* **WHAT THIS TASK INVOLVES**:
Reproduce each line of the data below verbatim, with nothing left out or altered.

[Dataset entries]
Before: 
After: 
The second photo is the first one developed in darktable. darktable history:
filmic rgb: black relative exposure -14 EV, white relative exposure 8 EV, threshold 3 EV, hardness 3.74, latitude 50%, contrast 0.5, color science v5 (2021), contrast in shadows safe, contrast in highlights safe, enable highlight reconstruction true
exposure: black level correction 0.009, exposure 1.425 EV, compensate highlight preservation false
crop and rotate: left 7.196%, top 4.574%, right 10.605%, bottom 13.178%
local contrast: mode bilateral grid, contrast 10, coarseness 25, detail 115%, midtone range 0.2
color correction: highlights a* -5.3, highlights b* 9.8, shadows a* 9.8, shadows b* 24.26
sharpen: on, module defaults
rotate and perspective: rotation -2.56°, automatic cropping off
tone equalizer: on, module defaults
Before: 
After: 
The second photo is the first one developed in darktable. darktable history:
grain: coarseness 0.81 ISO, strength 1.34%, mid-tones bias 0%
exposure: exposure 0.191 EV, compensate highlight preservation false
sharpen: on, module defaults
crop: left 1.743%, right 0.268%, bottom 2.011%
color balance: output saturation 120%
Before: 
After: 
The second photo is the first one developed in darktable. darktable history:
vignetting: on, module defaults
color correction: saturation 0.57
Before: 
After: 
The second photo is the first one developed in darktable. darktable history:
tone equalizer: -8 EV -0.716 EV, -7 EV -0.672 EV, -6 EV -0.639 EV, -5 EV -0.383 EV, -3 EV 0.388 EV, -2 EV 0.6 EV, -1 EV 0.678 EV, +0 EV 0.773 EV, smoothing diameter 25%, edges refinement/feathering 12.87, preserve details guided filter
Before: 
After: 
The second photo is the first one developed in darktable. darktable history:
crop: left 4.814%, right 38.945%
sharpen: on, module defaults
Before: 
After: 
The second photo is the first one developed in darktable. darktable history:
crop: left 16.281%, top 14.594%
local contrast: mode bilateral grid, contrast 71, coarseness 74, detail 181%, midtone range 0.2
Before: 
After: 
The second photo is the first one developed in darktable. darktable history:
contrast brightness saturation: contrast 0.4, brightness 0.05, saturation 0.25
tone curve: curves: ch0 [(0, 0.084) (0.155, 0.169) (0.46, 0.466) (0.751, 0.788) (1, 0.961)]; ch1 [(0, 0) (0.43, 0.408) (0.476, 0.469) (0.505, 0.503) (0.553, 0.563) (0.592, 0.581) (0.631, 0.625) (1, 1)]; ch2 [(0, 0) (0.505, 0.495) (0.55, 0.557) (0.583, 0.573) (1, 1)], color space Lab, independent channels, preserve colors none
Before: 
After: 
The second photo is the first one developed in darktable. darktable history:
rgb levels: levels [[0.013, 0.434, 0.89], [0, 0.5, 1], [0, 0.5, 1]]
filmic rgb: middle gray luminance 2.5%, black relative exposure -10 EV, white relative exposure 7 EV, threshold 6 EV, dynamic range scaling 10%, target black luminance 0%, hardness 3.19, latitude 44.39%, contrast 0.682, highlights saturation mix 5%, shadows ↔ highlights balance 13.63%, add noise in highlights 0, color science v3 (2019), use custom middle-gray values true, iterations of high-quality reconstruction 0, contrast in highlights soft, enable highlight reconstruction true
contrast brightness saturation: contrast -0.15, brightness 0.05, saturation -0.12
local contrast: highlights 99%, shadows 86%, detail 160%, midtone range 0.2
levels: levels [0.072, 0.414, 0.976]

* **RESPONSE TO THIS EXERCISE**:
Before: 
After: 
The second photo is the first one developed in darktable. darktable history:
filmic rgb: black relative exposure -14 EV, white relative exposure 8 EV, threshold 3 EV, hardness 3.74, latitude 50%, contrast 0.5, color science v5 (2021), contrast in shadows safe, contrast in highlights safe, enable highlight reconstruction true
exposure: black level correction 0.009, exposure 1.425 EV, compensate highlight preservation false
crop and rotate: left 7.196%, top 4.574%, right 10.605%, bottom 13.178%
local contrast: mode bilateral grid, contrast 10, coarseness 25, detail 115%, midtone range 0.2
color correction: highlights a* -5.3, highlights b* 9.8, shadows a* 9.8, shadows b* 24.26
sharpen: on, module defaults
rotate and perspective: rotation -2.56°, automatic cropping off
tone equalizer: on, module defaults
Before: 
After: 
The second photo is the first one developed in darktable. darktable history:
grain: coarseness 0.81 ISO, strength 1.34%, mid-tones bias 0%
exposure: exposure 0.191 EV, compensate highlight preservation false
sharpen: on, module defaults
crop: left 1.743%, right 0.268%, bottom 2.011%
color balance: output saturation 120%
Before: 
After: 
The second photo is the first one developed in darktable. darktable history:
vignetting: on, module defaults
color correction: saturation 0.57
Before: 
After: 
The second photo is the first one developed in darktable. darktable history:
tone equalizer: -8 EV -0.716 EV, -7 EV -0.672 EV, -6 EV -0.639 EV, -5 EV -0.383 EV, -3 EV 0.388 EV, -2 EV 0.6 EV, -1 EV 0.678 EV, +0 EV 0.773 EV, smoothing diameter 25%, edges refinement/feathering 12.87, preserve details guided filter
Before: 
After: 
The second photo is the first one developed in darktable. darktable history:
crop: left 4.814%, right 38.945%
sharpen: on, module defaults
Before: 
After: 
The second photo is the first one developed in darktable. darktable history:
crop: left 16.281%, top 14.594%
local contrast: mode bilateral grid, contrast 71, coarseness 74, detail 181%, midtone range 0.2
Before: 
After: 
The second photo is the first one developed in darktable. darktable history:
contrast brightness saturation: contrast 0.4, brightness 0.05, saturation 0.25
tone curve: curves: ch0 [(0, 0.084) (0.155, 0.169) (0.46, 0.466) (0.751, 0.788) (1, 0.961)]; ch1 [(0, 0) (0.43, 0.408) (0.476, 0.469) (0.505, 0.503) (0.553, 0.563) (0.592, 0.581) (0.631, 0.625) (1, 1)]; ch2 [(0, 0) (0.505, 0.495) (0.55, 0.557) (0.583, 0.573) (1, 1)], color space Lab, independent channels, preserve colors none
Before: 
After: 
The second photo is the first one developed in darktable. darktable history:
rgb levels: levels [[0.013, 0.434, 0.89], [0, 0.5, 1], [0, 0.5, 1]]
filmic rgb: middle gray luminance 2.5%, black relative exposure -10 EV, white relative exposure 7 EV, threshold 6 EV, dynamic range scaling 10%, target black luminance 0%, hardness 3.19, latitude 44.39%, contrast 0.682, highlights saturation mix 5%, shadows ↔ highlights balance 13.63%, add noise in highlights 0, color science v3 (2019), use custom middle-gray values true, iterations of high-quality reconstruction 0, contrast in highlights soft, enable highlight reconstruction true
contrast brightness saturation: contrast -0.15, brightness 0.05, saturation -0.12
local contrast: highlights 99%, shadows 86%, detail 160%, midtone range 0.2
levels: levels [0.072, 0.414, 0.976]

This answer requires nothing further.